Geely has unveiled Thunder, a new 16-in-1 electric drive unit, and Geely wants the story to be its 93.8% efficiency rating, badged as a production record. That number is real, but it is not far ahead of what rivals already do. The more interesting part is what Geely's engineers physically removed to get there: over 180 components, folded into a single 75 kilogram unit built by Geely Holding subsidiary InfiMotion.

Geely says this is its most efficient EV motor, but that's not the interesting part

What actually got smaller

Thunder integrates 12 hardware functions, the motor, controller, reducer, DC converter, onboard charger and battery management among them, plus four software layers for energy, charging, motion and health management, into one housing under 325 millimetres tall. Geely says that cuts high voltage wiring by 30% and low voltage wiring by 15%, and when mounted on the rear axle it frees up roughly 28 litres of extra boot space. A new 54 channel directional cooling design also cuts peak motor temperature by up to 15 degrees Celsius, which matters more for long term durability than any single spec sheet number. That is a genuine packaging win, not a marketing number.

The efficiency claim, and why it's not the whole picture

The headline 93.8% efficiency figure sounds impressive, until you notice most competing electric drive units already sit in the 90 to 95% range. Geely's own numbers add a second wrinkle: Thunder is rated at 8.2 kWh per 100 km on the run that earned it a Guinness World Record for the lowest energy consumption ever recorded circumnavigating Qinghai Lake in a production electric sedan, but 10.7 kWh per 100 km on the official CLTC test cycle, a gap wide enough to make the marketing figure look more like a best case than a baseline.

The maths that doesn't quite add up yet

Geely also quotes a power density of 15.8 hp per kilogram for Thunder. Applied to the full 75 kilogram unit, that would put output at roughly 1,200 hp, far beyond the 570 hp dual motor Galaxy TT that actually carries it. Geely has not explained whether that figure describes the motor core alone or the complete integrated unit, and until it does, it is a spec worth treating with a raised eyebrow rather than a straight quote.

Two Geely brands, two different launch stories

The Geely Galaxy TT sports sedan was first to show off Thunder, backed by a second Guinness World Record for the longest continuous twin vehicle drift on a wet surface, but it has not gone on sale in China yet.
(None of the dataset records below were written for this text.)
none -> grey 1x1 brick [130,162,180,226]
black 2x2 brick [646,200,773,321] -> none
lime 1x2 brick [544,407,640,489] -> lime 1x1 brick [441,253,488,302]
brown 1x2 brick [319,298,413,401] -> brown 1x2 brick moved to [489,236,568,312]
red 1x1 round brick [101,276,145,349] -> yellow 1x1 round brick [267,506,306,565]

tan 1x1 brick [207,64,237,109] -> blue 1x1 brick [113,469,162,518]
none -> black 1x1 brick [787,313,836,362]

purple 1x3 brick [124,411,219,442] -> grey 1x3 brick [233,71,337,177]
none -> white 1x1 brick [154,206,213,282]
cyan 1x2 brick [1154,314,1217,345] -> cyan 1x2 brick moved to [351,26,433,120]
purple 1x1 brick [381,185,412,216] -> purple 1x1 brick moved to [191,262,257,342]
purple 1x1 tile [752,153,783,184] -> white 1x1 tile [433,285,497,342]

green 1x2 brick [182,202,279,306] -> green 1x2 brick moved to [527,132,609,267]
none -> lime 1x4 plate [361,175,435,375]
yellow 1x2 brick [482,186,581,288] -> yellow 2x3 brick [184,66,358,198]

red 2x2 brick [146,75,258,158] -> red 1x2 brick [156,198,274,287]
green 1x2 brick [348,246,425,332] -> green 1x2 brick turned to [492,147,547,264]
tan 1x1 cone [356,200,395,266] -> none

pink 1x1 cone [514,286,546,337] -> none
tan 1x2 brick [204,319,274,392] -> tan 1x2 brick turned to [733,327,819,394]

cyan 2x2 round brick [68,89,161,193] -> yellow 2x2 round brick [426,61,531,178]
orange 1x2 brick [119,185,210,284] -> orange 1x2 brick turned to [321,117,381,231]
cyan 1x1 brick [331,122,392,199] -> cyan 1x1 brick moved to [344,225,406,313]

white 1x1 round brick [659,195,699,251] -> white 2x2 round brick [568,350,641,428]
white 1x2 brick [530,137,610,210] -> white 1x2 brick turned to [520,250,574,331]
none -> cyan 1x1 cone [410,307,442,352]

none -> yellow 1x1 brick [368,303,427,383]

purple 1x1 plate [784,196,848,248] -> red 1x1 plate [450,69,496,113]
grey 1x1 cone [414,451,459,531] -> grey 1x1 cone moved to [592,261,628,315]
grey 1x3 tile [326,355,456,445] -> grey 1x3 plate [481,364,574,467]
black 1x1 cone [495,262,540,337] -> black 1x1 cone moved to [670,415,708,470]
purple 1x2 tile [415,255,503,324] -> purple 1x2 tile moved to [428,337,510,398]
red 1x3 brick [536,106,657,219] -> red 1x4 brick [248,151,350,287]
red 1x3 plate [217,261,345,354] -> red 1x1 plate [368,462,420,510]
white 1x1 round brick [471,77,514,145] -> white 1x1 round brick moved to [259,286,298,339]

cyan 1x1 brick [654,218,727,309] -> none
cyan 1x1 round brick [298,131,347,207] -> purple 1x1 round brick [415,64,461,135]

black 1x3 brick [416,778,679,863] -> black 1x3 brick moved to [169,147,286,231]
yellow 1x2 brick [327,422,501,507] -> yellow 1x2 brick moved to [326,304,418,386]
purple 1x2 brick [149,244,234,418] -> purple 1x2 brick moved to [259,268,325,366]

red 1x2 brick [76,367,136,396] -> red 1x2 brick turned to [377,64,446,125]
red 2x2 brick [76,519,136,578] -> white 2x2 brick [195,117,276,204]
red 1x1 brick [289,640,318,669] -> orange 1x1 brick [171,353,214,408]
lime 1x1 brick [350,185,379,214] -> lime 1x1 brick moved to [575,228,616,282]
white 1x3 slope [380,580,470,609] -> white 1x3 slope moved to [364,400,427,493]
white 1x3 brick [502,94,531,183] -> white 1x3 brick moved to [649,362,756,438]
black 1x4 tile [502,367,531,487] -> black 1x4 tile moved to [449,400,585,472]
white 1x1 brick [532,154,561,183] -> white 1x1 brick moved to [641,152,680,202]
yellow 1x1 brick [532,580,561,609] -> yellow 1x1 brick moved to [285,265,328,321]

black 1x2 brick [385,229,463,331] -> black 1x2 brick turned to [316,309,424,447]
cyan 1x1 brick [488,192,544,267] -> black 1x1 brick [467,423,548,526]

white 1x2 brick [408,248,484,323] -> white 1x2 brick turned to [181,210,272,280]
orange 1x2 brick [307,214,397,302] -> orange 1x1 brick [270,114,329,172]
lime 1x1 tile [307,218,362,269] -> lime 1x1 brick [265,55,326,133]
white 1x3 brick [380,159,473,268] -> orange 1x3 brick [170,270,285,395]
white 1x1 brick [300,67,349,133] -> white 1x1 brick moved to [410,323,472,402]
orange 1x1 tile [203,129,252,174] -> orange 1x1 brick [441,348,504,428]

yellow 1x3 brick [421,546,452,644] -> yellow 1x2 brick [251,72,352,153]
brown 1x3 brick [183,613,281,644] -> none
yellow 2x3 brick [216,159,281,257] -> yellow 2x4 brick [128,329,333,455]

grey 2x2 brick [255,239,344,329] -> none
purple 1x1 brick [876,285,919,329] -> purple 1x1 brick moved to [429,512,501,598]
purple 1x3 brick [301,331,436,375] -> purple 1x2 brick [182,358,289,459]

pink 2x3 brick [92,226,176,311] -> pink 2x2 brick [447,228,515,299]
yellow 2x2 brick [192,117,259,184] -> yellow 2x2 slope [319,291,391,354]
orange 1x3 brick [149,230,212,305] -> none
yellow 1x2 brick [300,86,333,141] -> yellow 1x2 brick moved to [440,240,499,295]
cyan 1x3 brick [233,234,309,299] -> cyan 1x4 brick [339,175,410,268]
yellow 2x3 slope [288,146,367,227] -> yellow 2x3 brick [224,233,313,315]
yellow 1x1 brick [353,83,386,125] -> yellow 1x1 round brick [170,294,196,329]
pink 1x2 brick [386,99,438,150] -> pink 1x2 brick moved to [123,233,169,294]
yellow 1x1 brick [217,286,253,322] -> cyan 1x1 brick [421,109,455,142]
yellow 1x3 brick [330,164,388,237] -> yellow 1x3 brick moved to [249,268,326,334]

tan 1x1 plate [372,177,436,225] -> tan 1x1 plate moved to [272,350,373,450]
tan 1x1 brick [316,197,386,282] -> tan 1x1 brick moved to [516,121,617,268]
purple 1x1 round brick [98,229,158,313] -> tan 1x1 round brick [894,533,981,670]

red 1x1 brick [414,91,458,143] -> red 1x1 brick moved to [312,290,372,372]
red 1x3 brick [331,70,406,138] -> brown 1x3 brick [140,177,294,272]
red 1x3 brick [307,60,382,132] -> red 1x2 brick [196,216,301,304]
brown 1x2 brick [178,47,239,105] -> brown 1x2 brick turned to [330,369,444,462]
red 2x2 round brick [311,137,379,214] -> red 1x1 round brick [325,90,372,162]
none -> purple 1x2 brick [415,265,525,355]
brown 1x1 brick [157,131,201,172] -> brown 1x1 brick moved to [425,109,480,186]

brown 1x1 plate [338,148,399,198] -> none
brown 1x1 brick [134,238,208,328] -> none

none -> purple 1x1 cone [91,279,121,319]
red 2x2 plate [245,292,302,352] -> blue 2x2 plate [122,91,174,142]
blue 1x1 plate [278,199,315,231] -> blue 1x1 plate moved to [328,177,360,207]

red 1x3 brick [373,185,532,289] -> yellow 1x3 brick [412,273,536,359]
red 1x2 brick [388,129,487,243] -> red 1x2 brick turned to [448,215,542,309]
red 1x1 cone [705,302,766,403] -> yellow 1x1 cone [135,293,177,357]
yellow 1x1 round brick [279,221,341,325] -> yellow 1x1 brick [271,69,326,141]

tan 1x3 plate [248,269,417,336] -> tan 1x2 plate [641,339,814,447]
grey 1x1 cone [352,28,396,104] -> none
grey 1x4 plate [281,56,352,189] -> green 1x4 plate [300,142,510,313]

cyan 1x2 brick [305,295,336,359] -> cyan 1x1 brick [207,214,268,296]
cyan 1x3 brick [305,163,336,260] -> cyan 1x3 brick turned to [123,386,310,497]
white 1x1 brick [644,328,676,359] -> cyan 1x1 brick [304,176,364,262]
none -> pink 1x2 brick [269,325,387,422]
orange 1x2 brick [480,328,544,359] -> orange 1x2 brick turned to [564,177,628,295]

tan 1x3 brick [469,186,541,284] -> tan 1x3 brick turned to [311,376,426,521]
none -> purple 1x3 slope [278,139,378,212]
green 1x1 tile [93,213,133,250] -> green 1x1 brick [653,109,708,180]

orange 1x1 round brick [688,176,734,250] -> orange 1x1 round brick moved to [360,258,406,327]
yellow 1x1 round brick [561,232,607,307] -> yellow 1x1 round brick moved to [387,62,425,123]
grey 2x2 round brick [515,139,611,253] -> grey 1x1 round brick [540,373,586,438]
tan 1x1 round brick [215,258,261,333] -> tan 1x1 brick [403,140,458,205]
Lynk & Co got there first instead: its updated 02, sold domestically as the Z20, will reach the market in the third quarter of 2026 with a 329 hp motor. Geely Auto Group's brands also include Zeekr, alongside Geely Holding's Volvo, Polestar and Lotus, though none of those have confirmed Thunder for their own cars yet.

A different kind of Chinese engineering flex

This is a quieter kind of statement than BYD chasing a 500 km/h record with the Yangwang U9 Xtreme, but it points at the same shift: Chinese manufacturers competing on engineering depth, not just price. With Chinese brands still only around a fifth of the EU's electric car sales, packaging and efficiency claims like Thunder's are exactly the kind of technical credibility a brand needs to be taken seriously outside its home market.

AutoNext Take

Thunder's efficiency number is fine, but it was never going to be the headline that mattered. Deleting 180 parts and 30% of the wiring in a mass production electric drive unit is the kind of unglamorous engineering that actually moves the industry forward, more than another single decimal point on an efficiency spec sheet.

The unanswered maths around that power density figure is the one thing Geely should clear up quickly. A company confident enough to claim two Guinness World Records should also be confident enough to explain a number that, as stated, does not match the car it is supposedly powering.